**WRITTEN TASKS:**
[a] In the Version Discovery page, rewrite the paragraph that begins "Templates are typically built with versions" as a bulleted list that keeps its main facts.
[b] List every tool, system, engine, or team that the Version Discovery page names.
[c] Using the Version Discovery page, explain why fields on a template's versions may need to be moved, resized, or made inactive.

**PASSAGE:**
"""
Version Discovery

What is Version Discovery?

In the Scoping phase of the project timeline, Version Discovery is a process used to determine the optimal amount and organization of sheets to upload in the Document Automation system. Many forms are typically developed as a set, with corresponding version types. These versions do not necessarily require their own template depending on the close visual structure between the different versions. The Cluster Tool identifies which form pages are categorized as visually similar in the Document Automation system, thus determining how many template sheets need to be built. This process streamlines the template build process during implementation and results in effective form-to-template matching when digitizing forms.

The Version Discovery timeline

The steps to complete the process requires all in-scope blank forms to be provided to the Document Automation Team to be processed in the internal staff-facing Cluster Tool. Upon receipt, the Document Automation team will return the Cluster Tool results within 1-2 business days. Version Discovery can be a very complicated process if you have many form types and versions.

What is a version?

A version is any individual sheet which represents one possible visual variation of a given template page. Rather than using form classifications based on state and year, the Document Automation’s sorting engine relies on form structure and design to identify in-scope forms to digitize.

Templates are typically built with versions to encapsulate all visual variations in a set of in-scope forms. Only visually unique and visually similar (but not duplicate) form pages are required for upload. Near Duplicate pages uploaded into the account will cause complications during the sorting process. During Version Discovery, each variation of field and template structure is identified to ensure accurate data capture.

Versions in a template typically have the exact or similar fields and may be reused in a template. Once fields are placed on one version of the template, they will appear in the exact location across all versions of that template page. Those fields will need to be moved/resized or made inactive.
"""
**DATA EXCERPTS:**
"""
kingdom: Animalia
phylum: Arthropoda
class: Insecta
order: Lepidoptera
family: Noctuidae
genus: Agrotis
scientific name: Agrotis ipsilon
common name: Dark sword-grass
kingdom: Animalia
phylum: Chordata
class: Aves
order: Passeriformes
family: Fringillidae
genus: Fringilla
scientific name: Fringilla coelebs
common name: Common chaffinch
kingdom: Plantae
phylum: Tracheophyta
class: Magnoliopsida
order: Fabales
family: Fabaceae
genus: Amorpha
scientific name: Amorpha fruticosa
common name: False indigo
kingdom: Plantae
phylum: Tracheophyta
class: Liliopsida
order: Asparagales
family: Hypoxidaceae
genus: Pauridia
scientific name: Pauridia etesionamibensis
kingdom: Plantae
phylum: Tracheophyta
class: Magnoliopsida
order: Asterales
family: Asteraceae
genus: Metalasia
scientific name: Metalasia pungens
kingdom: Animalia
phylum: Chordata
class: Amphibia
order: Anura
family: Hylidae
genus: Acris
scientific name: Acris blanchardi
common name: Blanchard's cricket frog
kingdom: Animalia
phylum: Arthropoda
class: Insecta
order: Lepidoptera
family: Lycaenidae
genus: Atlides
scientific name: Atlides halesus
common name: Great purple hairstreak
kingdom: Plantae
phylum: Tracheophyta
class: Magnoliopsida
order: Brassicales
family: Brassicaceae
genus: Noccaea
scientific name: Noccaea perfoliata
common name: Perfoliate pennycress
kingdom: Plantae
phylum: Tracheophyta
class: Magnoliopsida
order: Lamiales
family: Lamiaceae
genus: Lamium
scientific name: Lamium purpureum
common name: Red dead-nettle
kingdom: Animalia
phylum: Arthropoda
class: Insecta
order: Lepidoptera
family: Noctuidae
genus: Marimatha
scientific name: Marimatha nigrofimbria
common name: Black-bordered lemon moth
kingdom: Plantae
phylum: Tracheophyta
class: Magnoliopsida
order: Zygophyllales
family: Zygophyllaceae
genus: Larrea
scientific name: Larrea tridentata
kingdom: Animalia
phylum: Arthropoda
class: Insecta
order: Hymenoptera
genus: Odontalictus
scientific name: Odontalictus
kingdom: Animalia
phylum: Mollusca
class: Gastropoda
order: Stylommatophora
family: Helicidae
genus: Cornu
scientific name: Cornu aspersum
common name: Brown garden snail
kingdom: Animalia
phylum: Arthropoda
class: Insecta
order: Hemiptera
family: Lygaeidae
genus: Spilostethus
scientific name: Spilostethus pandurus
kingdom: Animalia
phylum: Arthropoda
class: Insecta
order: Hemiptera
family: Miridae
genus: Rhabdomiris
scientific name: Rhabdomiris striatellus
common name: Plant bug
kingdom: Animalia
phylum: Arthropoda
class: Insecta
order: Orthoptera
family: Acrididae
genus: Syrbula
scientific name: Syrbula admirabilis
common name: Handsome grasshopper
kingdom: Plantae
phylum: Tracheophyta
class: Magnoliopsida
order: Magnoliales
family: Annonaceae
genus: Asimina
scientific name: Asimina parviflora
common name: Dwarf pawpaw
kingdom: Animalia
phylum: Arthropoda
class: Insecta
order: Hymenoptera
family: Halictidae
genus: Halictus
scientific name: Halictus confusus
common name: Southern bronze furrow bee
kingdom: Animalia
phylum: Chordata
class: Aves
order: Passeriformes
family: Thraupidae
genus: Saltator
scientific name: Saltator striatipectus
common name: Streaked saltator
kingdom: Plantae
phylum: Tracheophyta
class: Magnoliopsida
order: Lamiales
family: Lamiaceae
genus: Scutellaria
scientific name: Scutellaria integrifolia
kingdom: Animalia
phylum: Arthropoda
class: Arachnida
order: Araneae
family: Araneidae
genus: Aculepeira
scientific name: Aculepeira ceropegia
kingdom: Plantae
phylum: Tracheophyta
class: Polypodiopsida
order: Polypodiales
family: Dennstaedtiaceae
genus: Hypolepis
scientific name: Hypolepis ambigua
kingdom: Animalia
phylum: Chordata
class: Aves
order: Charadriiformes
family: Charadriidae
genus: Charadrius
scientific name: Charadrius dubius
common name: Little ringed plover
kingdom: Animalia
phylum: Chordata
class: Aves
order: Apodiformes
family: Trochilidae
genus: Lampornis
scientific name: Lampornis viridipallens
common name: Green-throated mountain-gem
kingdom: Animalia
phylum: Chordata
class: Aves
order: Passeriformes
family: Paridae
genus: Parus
"""
**EXPECTED RESULTS:**
[a]
- Templates are usually built with versions to cover all visual variations in a set of in-scope forms.
- Only visually unique and visually similar (but not duplicate) form pages need to be uploaded.
- Uploading near-duplicate pages causes complications during sorting.
- Version Discovery identifies each variation of field and template structure so data is captured accurately.

[b]
- Document Automation system
- Cluster Tool (internal and staff-facing)
- Document Automation Team
- Document Automation's sorting engine

[c] Once fields are placed on one version of a template page, they appear in the same location on every version of that page. Because of this, fields that don't fit a particular version have to be moved, resized, or made inactive.